The parallel I propose with the current drift of the global crisis is transparent: The moai are the speculative bubbles erected by our state and entrepreneurial clans. They are moai built on financial and real state speculation that, upon an intensified competition, will not take long to exhaust the productive resources of our real economy.

Don’t tell me it is not depressing to see those empty cities of the Mediterranean coast (Manilva) or the outskirts of Madrid (Cesena); they are authentic deserted moai abandoned after the burst of the housing bubble. Just like the islanders who got into debt and exhausted their sources of livelihood in order to build the moai, our islanders of liberal capitalism have done the same in order to build their leveraged speculative pyramids. They have sucked on public soil, solvent credits, productive labor and the entrepreneurial web, leading the system to a collective collapse.

How can we stop and reverse this self-destructive drift?

What escape scenarios can we imagine for this constant escalation of the global crisis? Jared Diamond points out that when we enter a spiral of intensified competition, there are only two ways of avoiding the collective collapse: the self-limitation of the competitors or the rationing imposed by public powers. These two solutions are equal to the self regulation of markets and the Keynesian intervention by the State. But one excludes the other, so we still do not know which one will prevail in the long term. So let’s make some science fiction and speculate about the four possible ways out of the crisis.

__________

## TO-DO ITEM A
In the listing, copy everything from the line containing "Крыша из металлочерепицы" down to the line containing "Mes informations personnelles", and omit the pictures.

__________

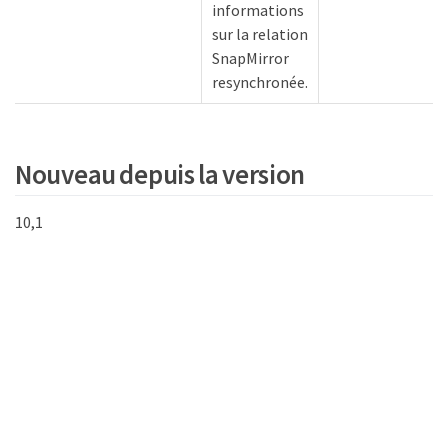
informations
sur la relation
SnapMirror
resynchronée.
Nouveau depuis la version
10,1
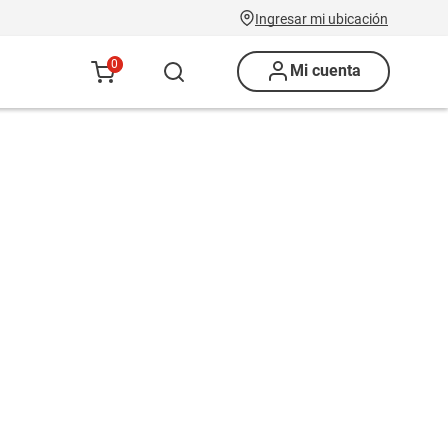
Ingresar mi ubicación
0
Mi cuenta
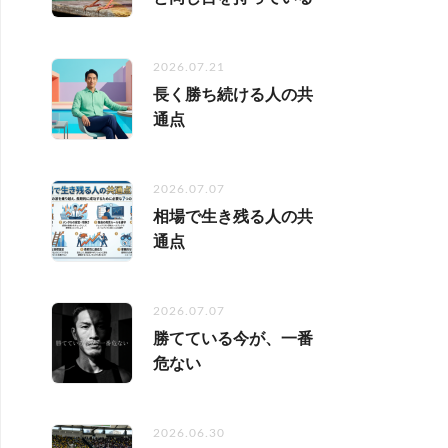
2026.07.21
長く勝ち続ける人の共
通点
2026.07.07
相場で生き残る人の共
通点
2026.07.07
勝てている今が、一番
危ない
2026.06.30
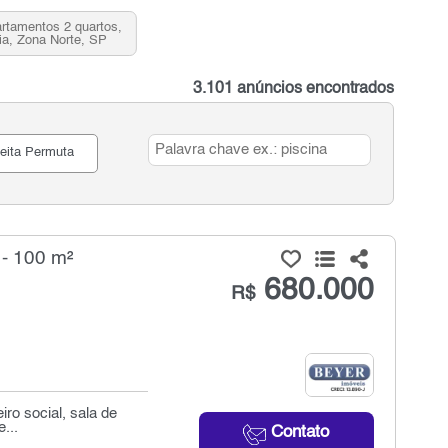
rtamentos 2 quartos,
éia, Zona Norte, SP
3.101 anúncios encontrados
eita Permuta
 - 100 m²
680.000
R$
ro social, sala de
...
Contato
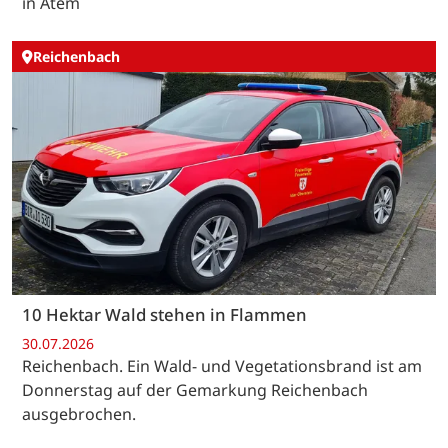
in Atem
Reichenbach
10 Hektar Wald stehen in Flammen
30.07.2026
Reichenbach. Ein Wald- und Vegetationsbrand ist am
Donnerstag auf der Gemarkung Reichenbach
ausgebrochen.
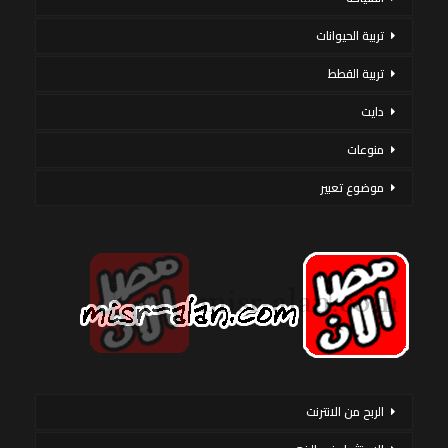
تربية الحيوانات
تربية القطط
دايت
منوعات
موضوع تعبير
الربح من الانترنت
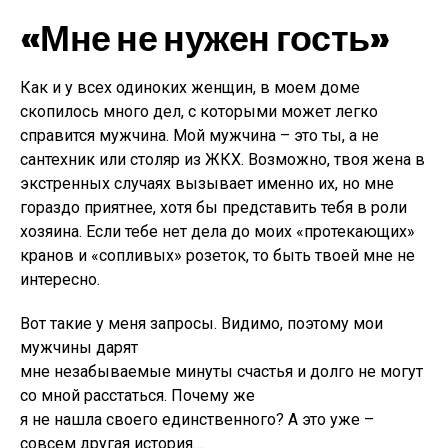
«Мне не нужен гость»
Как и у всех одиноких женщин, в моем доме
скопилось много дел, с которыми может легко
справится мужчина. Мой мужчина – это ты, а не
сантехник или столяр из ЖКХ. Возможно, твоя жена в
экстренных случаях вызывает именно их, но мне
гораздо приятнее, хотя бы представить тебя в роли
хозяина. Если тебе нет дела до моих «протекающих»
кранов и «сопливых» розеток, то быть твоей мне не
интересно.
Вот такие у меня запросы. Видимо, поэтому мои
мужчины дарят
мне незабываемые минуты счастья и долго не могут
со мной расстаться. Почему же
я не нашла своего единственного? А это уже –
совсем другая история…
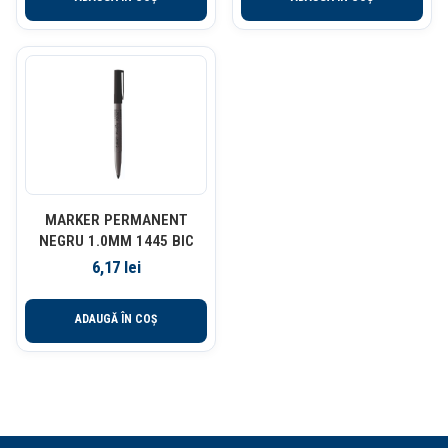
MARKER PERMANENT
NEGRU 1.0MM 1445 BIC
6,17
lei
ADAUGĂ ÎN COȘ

__________

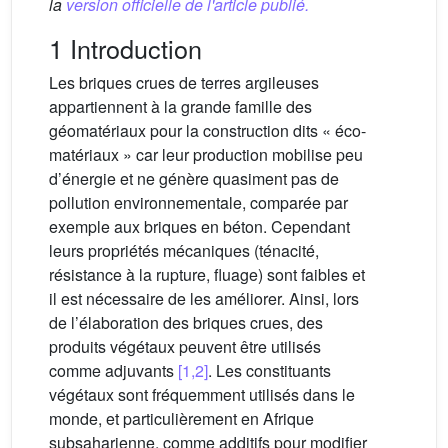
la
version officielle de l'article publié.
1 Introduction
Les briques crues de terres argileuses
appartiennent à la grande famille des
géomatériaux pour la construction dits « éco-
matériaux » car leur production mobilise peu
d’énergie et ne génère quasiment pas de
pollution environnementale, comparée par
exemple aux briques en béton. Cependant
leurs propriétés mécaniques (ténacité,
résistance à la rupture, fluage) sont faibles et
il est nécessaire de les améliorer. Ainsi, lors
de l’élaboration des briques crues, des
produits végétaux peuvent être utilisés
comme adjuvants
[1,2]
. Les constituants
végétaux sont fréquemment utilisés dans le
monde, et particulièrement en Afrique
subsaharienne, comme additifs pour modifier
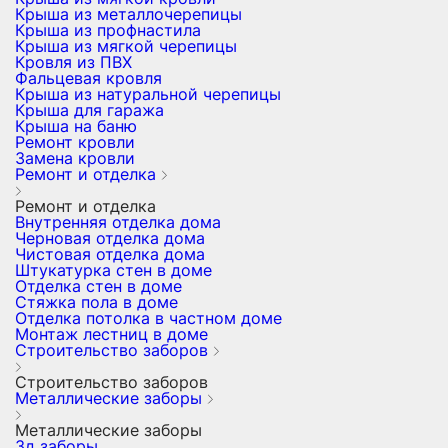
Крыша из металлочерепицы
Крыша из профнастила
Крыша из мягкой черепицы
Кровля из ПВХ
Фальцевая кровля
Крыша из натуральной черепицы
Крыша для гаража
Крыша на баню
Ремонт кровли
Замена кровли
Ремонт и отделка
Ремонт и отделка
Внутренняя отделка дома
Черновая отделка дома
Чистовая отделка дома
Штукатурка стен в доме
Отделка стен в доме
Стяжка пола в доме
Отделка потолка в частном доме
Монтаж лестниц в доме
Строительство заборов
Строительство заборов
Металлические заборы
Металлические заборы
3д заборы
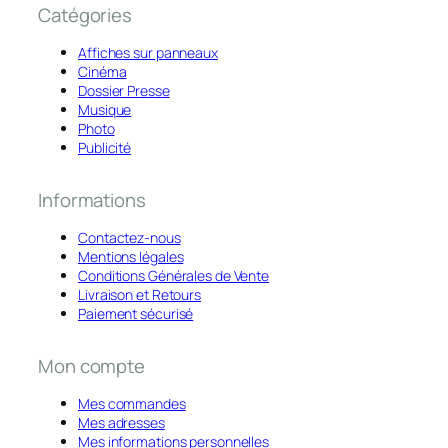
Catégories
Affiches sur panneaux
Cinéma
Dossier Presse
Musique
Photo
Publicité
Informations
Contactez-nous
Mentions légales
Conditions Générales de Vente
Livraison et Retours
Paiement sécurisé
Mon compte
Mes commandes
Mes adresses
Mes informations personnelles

__________

## TO-DO ITEM B
Decide whether each statement agrees with the text on the moai and the global crisis. Answer yes or no and quote the deciding words.
(i) Jared Diamond names two ways of avoiding collective collapse.
(ii) The empty cities were abandoned before the housing bubble burst.
(iii) It is already known which of the two solutions will prevail in the long term.

## RESPONSE BOX A
Крыша из металлочерепицы
Крыша из профнастила
Крыша из мягкой черепицы
Кровля из ПВХ
Фальцевая кровля
Крыша из натуральной черепицы
Крыша для гаража
Крыша на баню
Ремонт кровли
Замена кровли
Ремонт и отделка
Ремонт и отделка
Внутренняя отделка дома
Черновая отделка дома
Чистовая отделка дома
Штукатурка стен в доме
Отделка стен в доме
Стяжка пола в доме
Отделка потолка в частном доме
Монтаж лестниц в доме
Строительство заборов
Строительство заборов
Металлические заборы
Металлические заборы
3д заборы
Catégories
Affiches sur panneaux
Cinéma
Dossier Presse
Musique
Photo
Publicité
Informations
Contactez-nous
Mentions légales
Conditions Générales de Vente
Livraison et Retours
Paiement sécurisé
Mon compte
Mes commandes
Mes adresses
Mes informations personnelles

## RESPONSE BOX B
(i) Yes: "there are only two ways of avoiding the collective collapse: the self-limitation of the competitors or the rationing imposed by public powers"
(ii) No: "abandoned after the burst of the housing bubble"
(iii) No: "so we still do not know which one will prevail in the long term"